## What you should do
An exact copy of the entries below is required, with all pictures removed.

(Saved entries)
============================================================

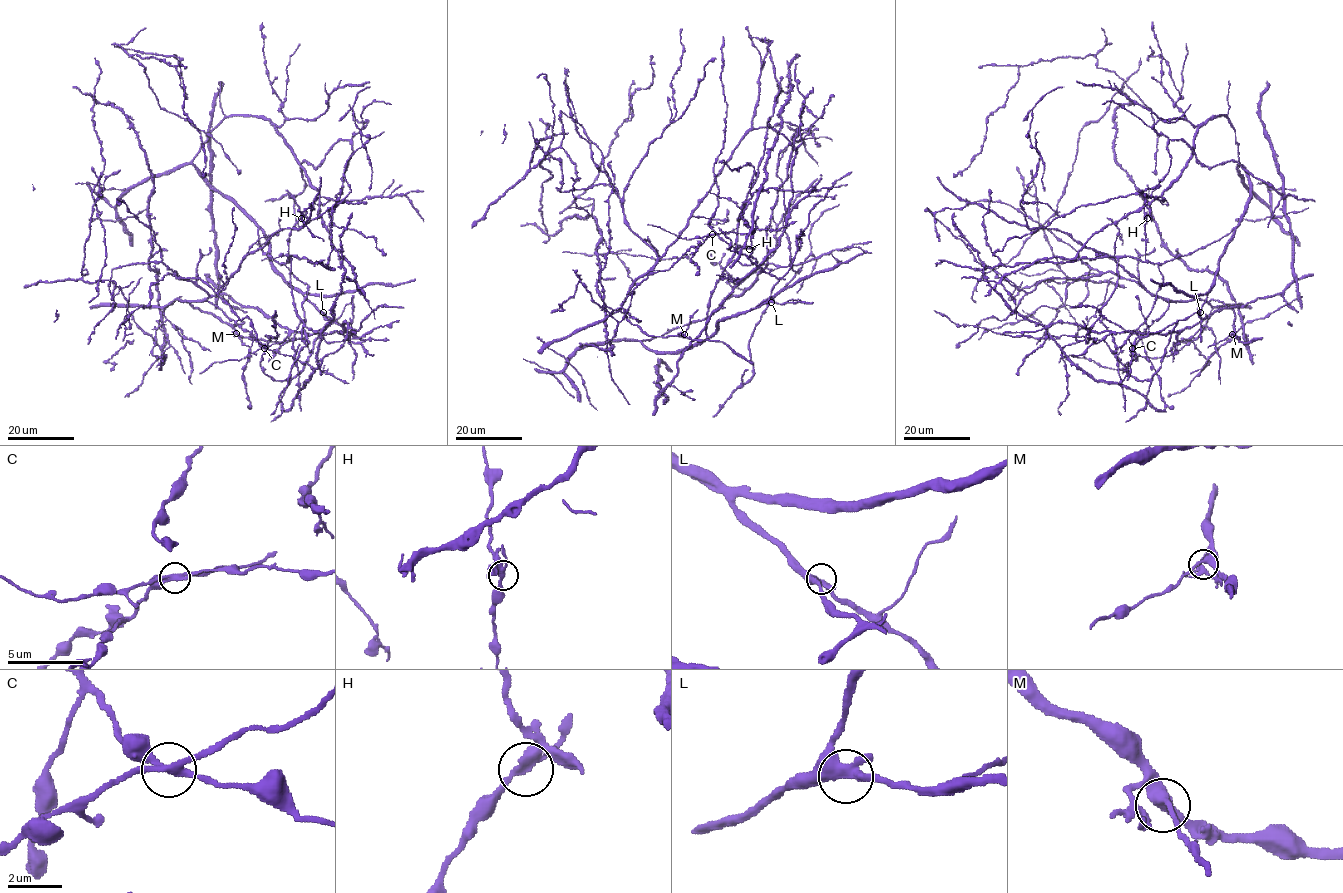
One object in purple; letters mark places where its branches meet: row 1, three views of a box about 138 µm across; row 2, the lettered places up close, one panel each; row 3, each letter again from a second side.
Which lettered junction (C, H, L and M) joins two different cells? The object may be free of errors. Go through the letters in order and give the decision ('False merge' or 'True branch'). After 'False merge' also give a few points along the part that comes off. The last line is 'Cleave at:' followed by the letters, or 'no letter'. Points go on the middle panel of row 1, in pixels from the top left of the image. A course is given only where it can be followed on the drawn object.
C: False merge. Course of the part to remove: (713, 235), (686, 240), (647, 225)
H: True branch
L: True branch
M: True branch
Cleave at: C

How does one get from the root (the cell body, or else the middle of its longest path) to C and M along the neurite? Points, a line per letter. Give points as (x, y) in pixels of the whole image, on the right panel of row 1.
C: (1145, 330), (1133, 349)
M: (1145, 330), (1168, 309), (1168, 301), (1214, 299), (1234, 312), (1232, 334)

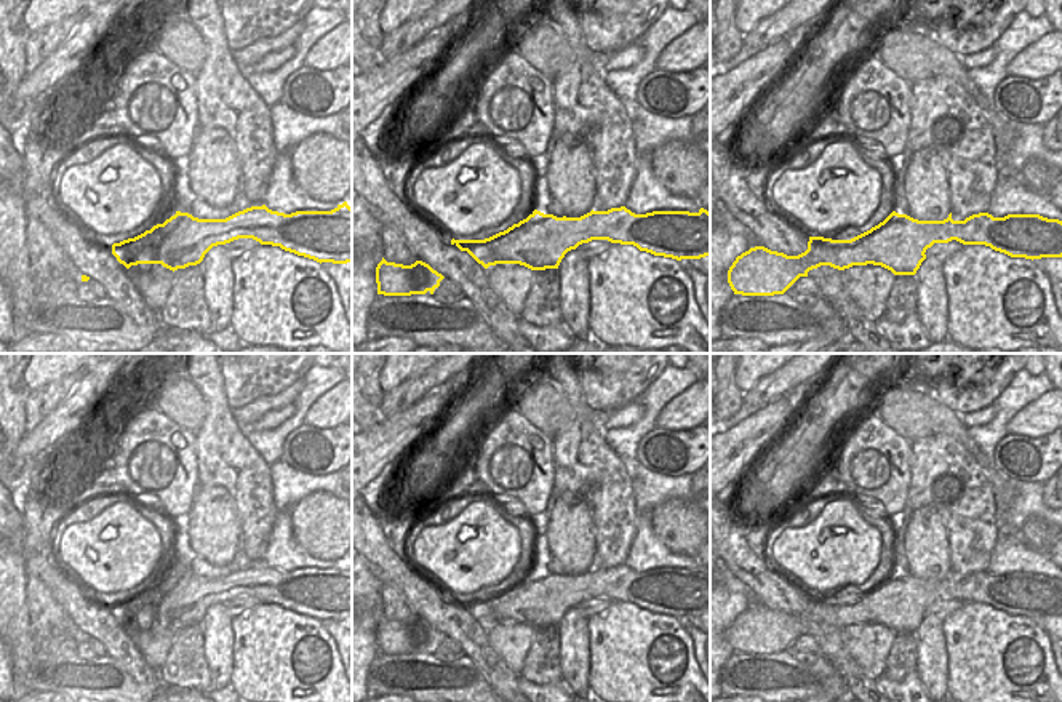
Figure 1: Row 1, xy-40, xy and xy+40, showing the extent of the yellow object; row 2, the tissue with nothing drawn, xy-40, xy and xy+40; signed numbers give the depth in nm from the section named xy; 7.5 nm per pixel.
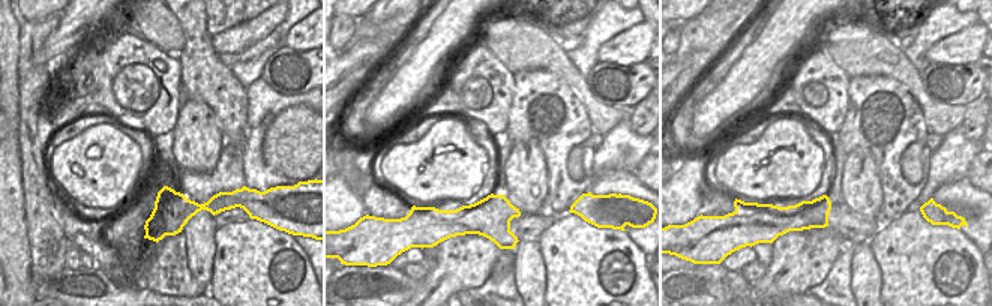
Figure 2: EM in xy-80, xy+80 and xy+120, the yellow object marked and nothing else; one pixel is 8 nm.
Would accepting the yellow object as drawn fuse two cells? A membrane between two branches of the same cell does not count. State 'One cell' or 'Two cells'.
One cell.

============================================================

## Output for this exercise
One object in purple; letters mark places where its branches meet: row 1, three views of a box about 138 µm across; row 2, the lettered places up close, one panel each; row 3, each letter again from a second side.
Which lettered junction (C, H, L and M) joins two different cells? The object may be free of errors. Go through the letters in order and give the decision ('False merge' or 'True branch'). After 'False merge' also give a few points along the part that comes off. The last line is 'Cleave at:' followed by the letters, or 'no letter'. Points go on the middle panel of row 1, in pixels from the top left of the image. A course is given only where it can be followed on the drawn object.
C: False merge. Course of the part to remove: (713, 235), (686, 240), (647, 225)
H: True branch
L: True branch
M: True branch
Cleave at: C

How does one get from the root (the cell body, or else the middle of its longest path) to C and M along the neurite? Points, a line per letter. Give points as (x, y) in pixels of the whole image, on the right panel of row 1.
C: (1145, 330), (1133, 349)
M: (1145, 330), (1168, 309), (1168, 301), (1214, 299), (1234, 312), (1232, 334)

Figure 1: Row 1, xy-40, xy and xy+40, showing the extent of the yellow object; row 2, the tissue with nothing drawn, xy-40, xy and xy+40; signed numbers give the depth in nm from the section named xy; 7.5 nm per pixel.
Figure 2: EM in xy-80, xy+80 and xy+120, the yellow object marked and nothing else; one pixel is 8 nm.
Would accepting the yellow object as drawn fuse two cells? A membrane between two branches of the same cell does not count. State 'One cell' or 'Two cells'.
One cell.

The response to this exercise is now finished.